-------- Input data --------

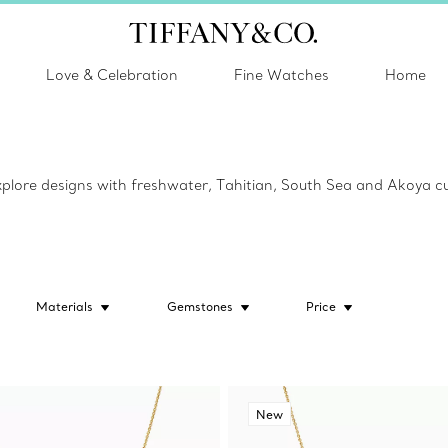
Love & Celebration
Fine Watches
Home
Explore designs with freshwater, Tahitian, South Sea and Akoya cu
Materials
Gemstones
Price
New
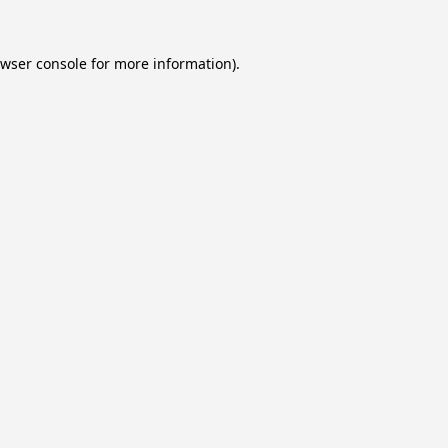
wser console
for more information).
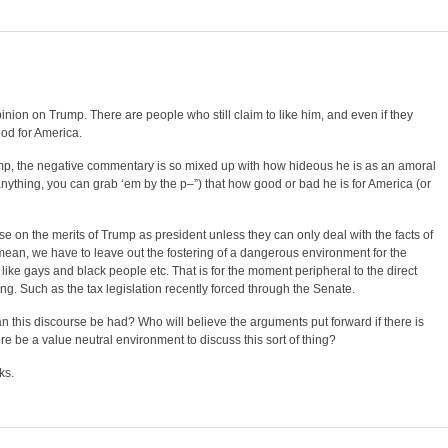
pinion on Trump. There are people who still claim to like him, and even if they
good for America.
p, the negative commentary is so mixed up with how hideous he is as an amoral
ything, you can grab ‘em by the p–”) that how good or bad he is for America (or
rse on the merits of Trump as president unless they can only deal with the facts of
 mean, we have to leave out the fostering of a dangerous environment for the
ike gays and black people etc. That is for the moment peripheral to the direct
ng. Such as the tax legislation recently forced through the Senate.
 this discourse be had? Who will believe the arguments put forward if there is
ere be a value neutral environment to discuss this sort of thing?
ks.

--------
-------- Input data --------

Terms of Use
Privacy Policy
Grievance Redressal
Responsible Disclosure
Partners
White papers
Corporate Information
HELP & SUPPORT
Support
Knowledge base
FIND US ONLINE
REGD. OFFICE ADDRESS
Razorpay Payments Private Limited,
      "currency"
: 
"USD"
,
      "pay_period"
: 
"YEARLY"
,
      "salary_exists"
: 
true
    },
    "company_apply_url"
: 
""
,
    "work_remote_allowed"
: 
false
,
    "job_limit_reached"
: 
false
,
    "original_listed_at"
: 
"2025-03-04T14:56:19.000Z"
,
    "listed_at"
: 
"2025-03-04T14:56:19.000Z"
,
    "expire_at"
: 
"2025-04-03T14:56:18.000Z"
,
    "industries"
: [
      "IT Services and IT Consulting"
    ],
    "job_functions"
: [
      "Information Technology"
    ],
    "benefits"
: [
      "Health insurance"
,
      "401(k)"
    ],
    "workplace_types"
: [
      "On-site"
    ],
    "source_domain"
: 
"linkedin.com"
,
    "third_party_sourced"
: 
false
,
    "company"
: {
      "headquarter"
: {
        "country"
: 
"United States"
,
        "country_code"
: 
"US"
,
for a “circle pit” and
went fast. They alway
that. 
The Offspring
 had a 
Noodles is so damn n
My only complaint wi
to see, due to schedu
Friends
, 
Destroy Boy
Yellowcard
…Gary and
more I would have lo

--------

■ Instructions to follow: For the string "this", go through the entries above and copy each line where it occurs.

■ Your response:
 this discourse be had? Who will believe the arguments put forward if there is
ere be a value neutral environment to discuss this sort of thing?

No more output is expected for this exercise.